Lloyd frunció el ceño, revisando la letanía de posibles respuestas apropiadas. Al final dio con ello: la Sociedad de Naciones, antecesora de la ONU, fundada allí en 1920.

—¿Sugieres que lo llevemos a las Naciones Unidas?

—Sí. Podrías ir a Nueva York a presentar tu caso.

—La ONU nunca se pone de acuerdo en nada.

—Se pondrán de acuerdo en esto —respondió Michiko—. Es demasiado seductor como para rechazarlo.

Theo había hablado con sus padres y con los vecinos de éstos, pero ninguno parecía tener información importante sobre su futura muerte. Al fin tomó en Cointrin un 7117 de la Olympic Airlines de vuelta al aeropuerto internacional de Ginebra. Franco della Robbia lo había acercado al aeropuerto cuando se marchó, pero ahora Theo decidió coger un taxi (treinta francos suizos) que lo llevara al campus. Como no les habían dado de comer en el avión, decidió ir directamente a la cafetería del centro de control del LHC para tomar algo. Cuando entró, divisó para su sorpresa a Michiko Komura sentada sola, en una mesa al fondo. Se sirvió una botella pequeña de zumo de naranja y salchichas longeole y se dirigió hacia ella, dejando atrás algunos grupos de físicos comiendo y discutiendo posibles teorías que explicaran el salto al futuro; suponía que lo último que querría Michiko sería pensar en el acontecimiento que había causado la muerte de su hija.

—Hola, Michiko.

Ella levantó la mirada.

—Oh, hola, Theo. Bienvenido a casa.

—Gracias. ¿Te importa si me siento?

Michiko señaló una silla frente a ella con la mano.

—¿Qué tal el viaje?

—No descubrí mucho. —Pensó en no decir nada más, pero bueno, ella había preguntado—. Mi hermano Dimitrios dice que las visiones arruinaron su sueño. Quiere ser un gran escritor, pero no parece que vaya a conseguirlo.

—Qué triste.

—¿Qué tal estás tú? ¿Cómo te encuentras?

Michiko abrió un poco los brazos, como si no hubiera fácil respuesta.

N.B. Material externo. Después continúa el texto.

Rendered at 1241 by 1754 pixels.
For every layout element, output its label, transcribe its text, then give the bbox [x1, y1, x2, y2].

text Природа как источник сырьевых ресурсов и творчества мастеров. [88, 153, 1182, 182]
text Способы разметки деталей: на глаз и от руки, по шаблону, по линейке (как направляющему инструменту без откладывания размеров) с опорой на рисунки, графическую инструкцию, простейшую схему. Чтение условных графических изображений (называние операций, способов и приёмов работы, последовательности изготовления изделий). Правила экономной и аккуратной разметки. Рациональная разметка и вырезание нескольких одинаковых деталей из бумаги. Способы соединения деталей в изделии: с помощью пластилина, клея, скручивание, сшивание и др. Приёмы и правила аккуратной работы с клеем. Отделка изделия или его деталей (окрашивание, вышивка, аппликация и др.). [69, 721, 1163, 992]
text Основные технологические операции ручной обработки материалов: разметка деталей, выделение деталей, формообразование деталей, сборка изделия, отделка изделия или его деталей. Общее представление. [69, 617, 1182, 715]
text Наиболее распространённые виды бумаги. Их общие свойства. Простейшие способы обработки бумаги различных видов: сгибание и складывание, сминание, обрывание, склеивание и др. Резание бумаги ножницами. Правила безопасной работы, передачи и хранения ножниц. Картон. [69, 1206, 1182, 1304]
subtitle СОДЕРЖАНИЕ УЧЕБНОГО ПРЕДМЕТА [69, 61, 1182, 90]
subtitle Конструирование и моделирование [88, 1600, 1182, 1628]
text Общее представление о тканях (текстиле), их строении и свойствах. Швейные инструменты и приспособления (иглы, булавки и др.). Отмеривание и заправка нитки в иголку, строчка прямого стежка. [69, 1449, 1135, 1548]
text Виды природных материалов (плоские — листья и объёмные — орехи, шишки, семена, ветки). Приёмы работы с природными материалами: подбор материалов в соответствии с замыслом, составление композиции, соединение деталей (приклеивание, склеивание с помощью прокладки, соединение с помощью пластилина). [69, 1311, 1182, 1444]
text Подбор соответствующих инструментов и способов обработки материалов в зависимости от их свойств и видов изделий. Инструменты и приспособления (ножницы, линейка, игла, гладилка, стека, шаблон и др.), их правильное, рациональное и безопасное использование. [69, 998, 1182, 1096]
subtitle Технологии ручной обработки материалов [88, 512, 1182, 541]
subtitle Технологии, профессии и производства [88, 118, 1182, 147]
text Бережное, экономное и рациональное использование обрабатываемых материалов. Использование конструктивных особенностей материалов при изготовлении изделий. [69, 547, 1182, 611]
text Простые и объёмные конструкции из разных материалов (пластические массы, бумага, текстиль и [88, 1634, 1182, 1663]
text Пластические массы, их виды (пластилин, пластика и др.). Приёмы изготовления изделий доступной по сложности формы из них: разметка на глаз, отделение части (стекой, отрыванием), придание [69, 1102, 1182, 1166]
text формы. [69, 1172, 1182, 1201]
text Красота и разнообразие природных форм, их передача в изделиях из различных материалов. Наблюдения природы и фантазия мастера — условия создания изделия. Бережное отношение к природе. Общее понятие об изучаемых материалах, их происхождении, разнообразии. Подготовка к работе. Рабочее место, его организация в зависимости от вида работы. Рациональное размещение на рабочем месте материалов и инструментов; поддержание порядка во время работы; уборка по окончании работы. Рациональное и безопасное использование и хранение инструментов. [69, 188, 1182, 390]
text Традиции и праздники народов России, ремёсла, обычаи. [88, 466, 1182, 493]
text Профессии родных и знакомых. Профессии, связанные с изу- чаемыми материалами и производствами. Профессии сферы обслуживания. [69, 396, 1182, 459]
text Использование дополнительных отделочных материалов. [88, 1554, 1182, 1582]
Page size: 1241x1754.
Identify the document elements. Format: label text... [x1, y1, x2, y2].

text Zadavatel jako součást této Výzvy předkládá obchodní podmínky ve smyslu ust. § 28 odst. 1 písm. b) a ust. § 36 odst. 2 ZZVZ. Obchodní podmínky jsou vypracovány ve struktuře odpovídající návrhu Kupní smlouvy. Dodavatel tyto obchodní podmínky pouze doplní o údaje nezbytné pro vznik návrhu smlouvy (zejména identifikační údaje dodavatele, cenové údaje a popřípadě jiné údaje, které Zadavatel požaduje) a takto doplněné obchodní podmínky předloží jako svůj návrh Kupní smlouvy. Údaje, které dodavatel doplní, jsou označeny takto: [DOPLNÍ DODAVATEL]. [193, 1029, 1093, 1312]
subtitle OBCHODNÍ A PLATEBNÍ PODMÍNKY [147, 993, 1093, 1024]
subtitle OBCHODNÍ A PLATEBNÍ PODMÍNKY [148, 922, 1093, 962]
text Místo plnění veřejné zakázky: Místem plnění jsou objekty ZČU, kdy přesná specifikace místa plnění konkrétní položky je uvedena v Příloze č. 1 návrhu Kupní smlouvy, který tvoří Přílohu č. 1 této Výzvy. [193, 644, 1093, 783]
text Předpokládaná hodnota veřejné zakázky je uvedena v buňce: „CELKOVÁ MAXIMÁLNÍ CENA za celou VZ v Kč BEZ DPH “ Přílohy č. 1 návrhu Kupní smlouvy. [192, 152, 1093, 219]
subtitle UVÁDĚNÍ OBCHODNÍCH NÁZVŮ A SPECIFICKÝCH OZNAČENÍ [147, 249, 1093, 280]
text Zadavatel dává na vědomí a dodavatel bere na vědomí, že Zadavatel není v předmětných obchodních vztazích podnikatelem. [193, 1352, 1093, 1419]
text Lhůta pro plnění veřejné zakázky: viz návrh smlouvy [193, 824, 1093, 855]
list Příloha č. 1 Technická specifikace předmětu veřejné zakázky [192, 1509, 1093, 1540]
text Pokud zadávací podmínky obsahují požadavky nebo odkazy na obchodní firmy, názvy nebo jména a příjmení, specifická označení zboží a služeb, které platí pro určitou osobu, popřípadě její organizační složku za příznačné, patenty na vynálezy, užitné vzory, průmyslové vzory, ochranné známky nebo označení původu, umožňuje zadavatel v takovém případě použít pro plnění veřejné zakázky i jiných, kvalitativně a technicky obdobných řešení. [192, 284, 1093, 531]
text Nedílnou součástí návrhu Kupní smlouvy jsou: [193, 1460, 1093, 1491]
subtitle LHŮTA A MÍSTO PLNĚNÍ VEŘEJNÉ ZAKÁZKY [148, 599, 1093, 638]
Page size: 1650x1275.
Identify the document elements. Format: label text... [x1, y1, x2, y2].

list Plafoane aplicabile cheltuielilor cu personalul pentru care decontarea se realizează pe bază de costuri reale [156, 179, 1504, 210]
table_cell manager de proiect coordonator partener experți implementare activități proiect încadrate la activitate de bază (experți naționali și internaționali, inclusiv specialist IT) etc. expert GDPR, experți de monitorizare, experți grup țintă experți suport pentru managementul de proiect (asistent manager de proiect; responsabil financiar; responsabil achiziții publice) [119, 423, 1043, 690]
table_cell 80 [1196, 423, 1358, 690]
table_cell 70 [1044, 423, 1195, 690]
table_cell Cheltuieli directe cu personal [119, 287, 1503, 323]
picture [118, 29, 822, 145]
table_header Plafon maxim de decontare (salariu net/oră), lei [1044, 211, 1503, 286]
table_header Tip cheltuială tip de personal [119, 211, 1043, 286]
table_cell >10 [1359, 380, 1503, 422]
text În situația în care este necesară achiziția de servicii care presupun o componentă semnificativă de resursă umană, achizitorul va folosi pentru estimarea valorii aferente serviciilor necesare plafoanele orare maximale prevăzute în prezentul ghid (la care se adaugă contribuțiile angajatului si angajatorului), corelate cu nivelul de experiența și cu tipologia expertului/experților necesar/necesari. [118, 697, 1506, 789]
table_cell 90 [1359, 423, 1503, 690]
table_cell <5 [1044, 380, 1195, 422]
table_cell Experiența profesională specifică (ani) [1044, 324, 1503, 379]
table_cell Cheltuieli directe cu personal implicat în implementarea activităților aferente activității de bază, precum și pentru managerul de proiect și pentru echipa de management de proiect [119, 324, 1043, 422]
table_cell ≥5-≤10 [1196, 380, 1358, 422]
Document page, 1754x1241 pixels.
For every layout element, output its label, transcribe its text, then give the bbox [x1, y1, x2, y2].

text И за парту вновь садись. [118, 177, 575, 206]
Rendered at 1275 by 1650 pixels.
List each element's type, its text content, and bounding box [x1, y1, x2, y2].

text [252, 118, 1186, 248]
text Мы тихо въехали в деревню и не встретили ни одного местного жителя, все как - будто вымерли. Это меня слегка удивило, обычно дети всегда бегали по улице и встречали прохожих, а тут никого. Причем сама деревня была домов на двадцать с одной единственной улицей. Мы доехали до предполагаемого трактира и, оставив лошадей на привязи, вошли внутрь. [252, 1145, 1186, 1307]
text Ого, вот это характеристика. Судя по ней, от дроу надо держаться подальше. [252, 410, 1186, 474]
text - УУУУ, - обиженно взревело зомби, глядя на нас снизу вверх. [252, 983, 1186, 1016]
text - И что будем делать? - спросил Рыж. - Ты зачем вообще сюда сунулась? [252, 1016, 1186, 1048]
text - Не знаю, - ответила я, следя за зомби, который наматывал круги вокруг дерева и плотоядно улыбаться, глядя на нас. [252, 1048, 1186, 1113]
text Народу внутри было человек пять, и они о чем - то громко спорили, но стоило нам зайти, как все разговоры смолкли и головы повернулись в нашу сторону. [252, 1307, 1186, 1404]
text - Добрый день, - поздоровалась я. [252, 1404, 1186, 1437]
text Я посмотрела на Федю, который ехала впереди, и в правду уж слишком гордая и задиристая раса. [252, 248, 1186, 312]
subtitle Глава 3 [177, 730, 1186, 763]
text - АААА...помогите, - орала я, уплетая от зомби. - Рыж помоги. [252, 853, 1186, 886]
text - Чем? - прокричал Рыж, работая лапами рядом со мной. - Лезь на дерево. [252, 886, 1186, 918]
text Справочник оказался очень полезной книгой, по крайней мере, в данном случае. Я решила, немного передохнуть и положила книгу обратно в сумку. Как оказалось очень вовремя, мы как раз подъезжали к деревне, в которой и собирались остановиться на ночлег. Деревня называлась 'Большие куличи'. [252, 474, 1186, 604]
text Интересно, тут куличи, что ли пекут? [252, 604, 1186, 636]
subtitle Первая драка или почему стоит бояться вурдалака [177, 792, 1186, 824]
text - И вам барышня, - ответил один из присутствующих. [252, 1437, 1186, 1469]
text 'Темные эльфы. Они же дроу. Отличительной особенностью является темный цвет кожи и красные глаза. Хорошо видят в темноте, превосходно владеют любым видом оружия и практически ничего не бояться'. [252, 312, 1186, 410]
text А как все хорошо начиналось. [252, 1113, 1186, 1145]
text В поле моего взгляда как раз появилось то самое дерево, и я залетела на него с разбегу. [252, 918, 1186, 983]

—Sobrevivo. Ya pasan minutos enteros sin que piense en lo que le sucedió a Tamiko.

—Lo siento mucho —dijo Theo por enésima vez. Esperó un buen rato antes de volver a hablar—. ¿Qué tal lo demás?

—Bien.

—¿Sólo bien?

Michiko comía un quiche de queso au bleu de Gex, además de tener delante una taza de té a la mitad; bebió un sorbo, ordenando sus ideas.

—No sé. Lloyd… no está convencido de seguir con la boda.

—¿De verdad? Dios mío.

Michiko miró alrededor, valorando la intimidad de la que disfrutaban: la persona más cercana se encontraba a cuatro mesas de distancia, al parecer absorta en la lectura de un tablero de datos. Lanzó un suspiro y se encogió de hombros.

—Quiero a Lloyd… y sé que él me quiere. Pero no puede soportar la posibilidad de que el matrimonio no dure.